[Saved entries]
══════════
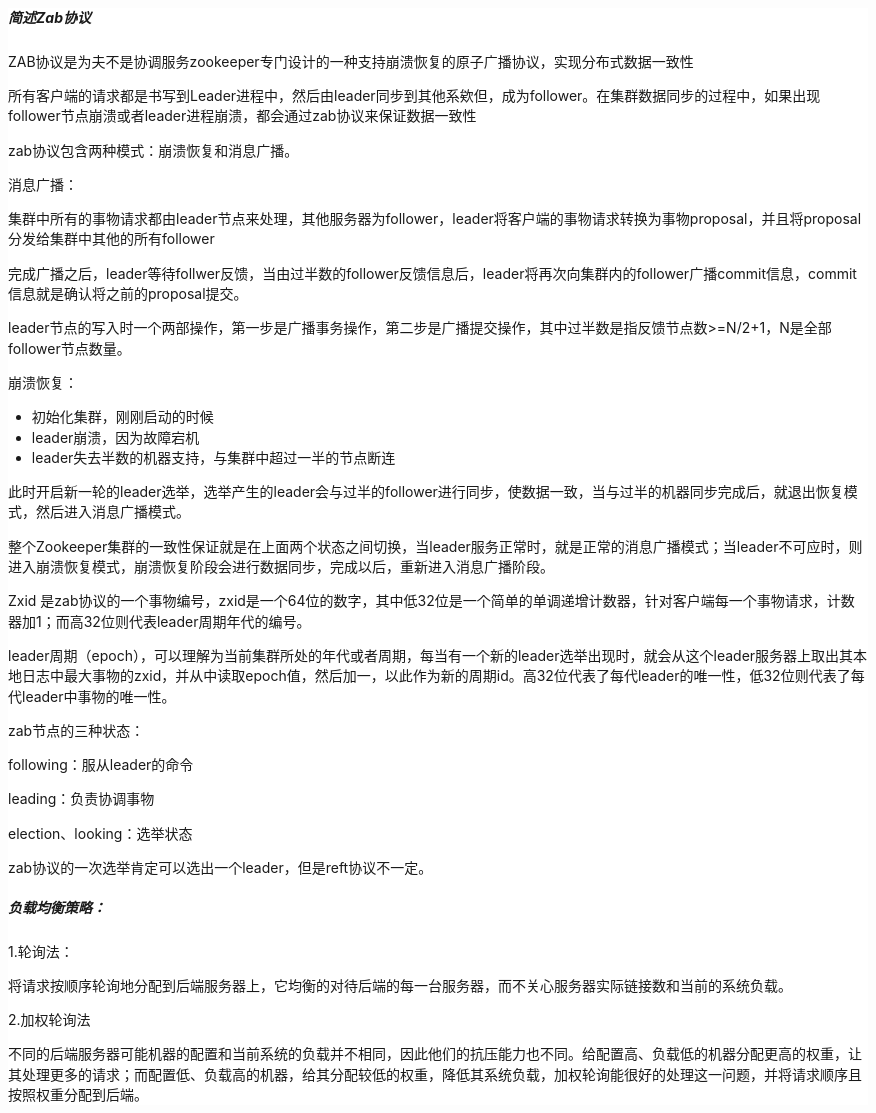 
##### 简述Zab协议

ZAB协议是为夫不是协调服务zookeeper专门设计的一种支持崩溃恢复的原子广播协议，实现分布式数据一致性

所有客户端的请求都是书写到Leader进程中，然后由leader同步到其他系欸但，成为follower。在集群数据同步的过程中，如果出现follower节点崩溃或者leader进程崩溃，都会通过zab协议来保证数据一致性

zab协议包含两种模式：崩溃恢复和消息广播。

消息广播：

集群中所有的事物请求都由leader节点来处理，其他服务器为follower，leader将客户端的事物请求转换为事物proposal，并且将proposal分发给集群中其他的所有follower

完成广播之后，leader等待follwer反馈，当由过半数的follower反馈信息后，leader将再次向集群内的follower广播commit信息，commit信息就是确认将之前的proposal提交。

leader节点的写入时一个两部操作，第一步是广播事务操作，第二步是广播提交操作，其中过半数是指反馈节点数>=N/2+1，N是全部follower节点数量。



崩溃恢复：

* 初始化集群，刚刚启动的时候
* leader崩溃，因为故障宕机
* leader失去半数的机器支持，与集群中超过一半的节点断连

此时开启新一轮的leader选举，选举产生的leader会与过半的follower进行同步，使数据一致，当与过半的机器同步完成后，就退出恢复模式，然后进入消息广播模式。



整个Zookeeper集群的一致性保证就是在上面两个状态之间切换，当leader服务正常时，就是正常的消息广播模式；当leader不可应时，则进入崩溃恢复模式，崩溃恢复阶段会进行数据同步，完成以后，重新进入消息广播阶段。



Zxid 是zab协议的一个事物编号，zxid是一个64位的数字，其中低32位是一个简单的单调递增计数器，针对客户端每一个事物请求，计数器加1；而高32位则代表leader周期年代的编号。

leader周期（epoch），可以理解为当前集群所处的年代或者周期，每当有一个新的leader选举出现时，就会从这个leader服务器上取出其本地日志中最大事物的zxid，并从中读取epoch值，然后加一，以此作为新的周期id。高32位代表了每代leader的唯一性，低32位则代表了每代leader中事物的唯一性。



zab节点的三种状态：

following：服从leader的命令

leading：负责协调事物

election、looking：选举状态



zab协议的一次选举肯定可以选出一个leader，但是reft协议不一定。



##### 负载均衡策略：

1.轮询法：

将请求按顺序轮询地分配到后端服务器上，它均衡的对待后端的每一台服务器，而不关心服务器实际链接数和当前的系统负载。

2.加权轮询法

不同的后端服务器可能机器的配置和当前系统的负载并不相同，因此他们的抗压能力也不同。给配置高、负载低的机器分配更高的权重，让其处理更多的请求；而配置低、负载高的机器，给其分配较低的权重，降低其系统负载，加权轮询能很好的处理这一问题，并将请求顺序且按照权重分配到后端。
══════════
> EXERCISE BRIEF:
Give every line of the saved entries above as a JSON list of strings, one string per line, with blank lines left out. Omit the pictures from the list.

> RESPONSE BOX:
[
  "##### 简述Zab协议",
  "ZAB协议是为夫不是协调服务zookeeper专门设计的一种支持崩溃恢复的原子广播协议，实现分布式数据一致性",
  "所有客户端的请求都是书写到Leader进程中，然后由leader同步到其他系欸但，成为follower。在集群数据同步的过程中，如果出现follower节点崩溃或者leader进程崩溃，都会通过zab协议来保证数据一致性",
  "zab协议包含两种模式：崩溃恢复和消息广播。",
  "消息广播：",
  "集群中所有的事物请求都由leader节点来处理，其他服务器为follower，leader将客户端的事物请求转换为事物proposal，并且将proposal分发给集群中其他的所有follower",
  "完成广播之后，leader等待follwer反馈，当由过半数的follower反馈信息后，leader将再次向集群内的follower广播commit信息，commit信息就是确认将之前的proposal提交。",
  "leader节点的写入时一个两部操作，第一步是广播事务操作，第二步是广播提交操作，其中过半数是指反馈节点数>=N/2+1，N是全部follower节点数量。",
  "崩溃恢复：",
  "* 初始化集群，刚刚启动的时候",
  "* leader崩溃，因为故障宕机",
  "* leader失去半数的机器支持，与集群中超过一半的节点断连",
  "此时开启新一轮的leader选举，选举产生的leader会与过半的follower进行同步，使数据一致，当与过半的机器同步完成后，就退出恢复模式，然后进入消息广播模式。",
  "整个Zookeeper集群的一致性保证就是在上面两个状态之间切换，当leader服务正常时，就是正常的消息广播模式；当leader不可应时，则进入崩溃恢复模式，崩溃恢复阶段会进行数据同步，完成以后，重新进入消息广播阶段。",
  "Zxid 是zab协议的一个事物编号，zxid是一个64位的数字，其中低32位是一个简单的单调递增计数器，针对客户端每一个事物请求，计数器加1；而高32位则代表leader周期年代的编号。",
  "leader周期（epoch），可以理解为当前集群所处的年代或者周期，每当有一个新的leader选举出现时，就会从这个leader服务器上取出其本地日志中最大事物的zxid，并从中读取epoch值，然后加一，以此作为新的周期id。高32位代表了每代leader的唯一性，低32位则代表了每代leader中事物的唯一性。",
  "zab节点的三种状态：",
  "following：服从leader的命令",
  "leading：负责协调事物",
  "election、looking：选举状态",
  "zab协议的一次选举肯定可以选出一个leader，但是reft协议不一定。",
  "##### 负载均衡策略：",
  "1.轮询法：",
  "将请求按顺序轮询地分配到后端服务器上，它均衡的对待后端的每一台服务器，而不关心服务器实际链接数和当前的系统负载。",
  "2.加权轮询法",
  "不同的后端服务器可能机器的配置和当前系统的负载并不相同，因此他们的抗压能力也不同。给配置高、负载低的机器分配更高的权重，让其处理更多的请求；而配置低、负载高的机器，给其分配较低的权重，降低其系统负载，加权轮询能很好的处理这一问题，并将请求顺序且按照权重分配到后端。"
]